A Few Thoughts About Reality

Just as our country is divided, employees hold strong beliefs on both sides of the underlying abortion issue. Our experience has been that employers are thoughtfully considering the importance of this issue and how it will impact their employees. 

What about cost? Some employers have jumped to offering a medical travel benefit without much regard for the potential cost, assuming benefits can be capped and will be low compared to other healthcare costs. Others have expressed concerns such as, “There are a lot of additional benefits we would like to offer our employees. Should we be investing those limited dollars in a medical travel benefit?” 

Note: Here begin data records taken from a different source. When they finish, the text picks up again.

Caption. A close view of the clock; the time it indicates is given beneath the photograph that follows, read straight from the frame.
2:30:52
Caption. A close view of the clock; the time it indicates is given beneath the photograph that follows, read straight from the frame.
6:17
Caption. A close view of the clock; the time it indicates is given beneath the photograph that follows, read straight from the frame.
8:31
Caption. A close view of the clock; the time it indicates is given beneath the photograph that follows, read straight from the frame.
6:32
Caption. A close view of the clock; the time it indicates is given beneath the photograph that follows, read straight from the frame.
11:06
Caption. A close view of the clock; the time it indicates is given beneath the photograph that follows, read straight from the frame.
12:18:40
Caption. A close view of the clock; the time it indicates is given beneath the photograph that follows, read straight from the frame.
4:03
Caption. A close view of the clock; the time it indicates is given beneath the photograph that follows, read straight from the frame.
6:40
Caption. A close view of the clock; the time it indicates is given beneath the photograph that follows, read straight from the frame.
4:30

It is possible that for many employers who adopt a medical travel benefit, it may be largely symbolic. The reality that both stigma and confidentiality loom large under such a medical travel benefit cannot be ignored.

Next Steps

Vita is prepared to assist clients who wish to implement such plans by providing formal plan documentation and confidentially administering the Health Reimbursement Arrangement (HRA) on behalf of clients. Please reach out to your Vita account management team if you would like to further explore or implement this benefit.

If employers choose to administer the reimbursement internally, it is recommended that careful consideration be given to privacy and confidentiality concerns. In addition, employers should consult with a third-party administrator or legal counsel to draft formal plan documentation and create guidelines for acceptable documentation for reimbursement.

Lastly, Vita will monitor legislative activity to stay up to date on potential new restrictions to health care that is currently covered under medical plans. Should abortion or other reproductive services be restricted from reimbursement, employers who may wish to maintain such coverage can consider expanding the HRA to include direct reimbursement for those medical services as well.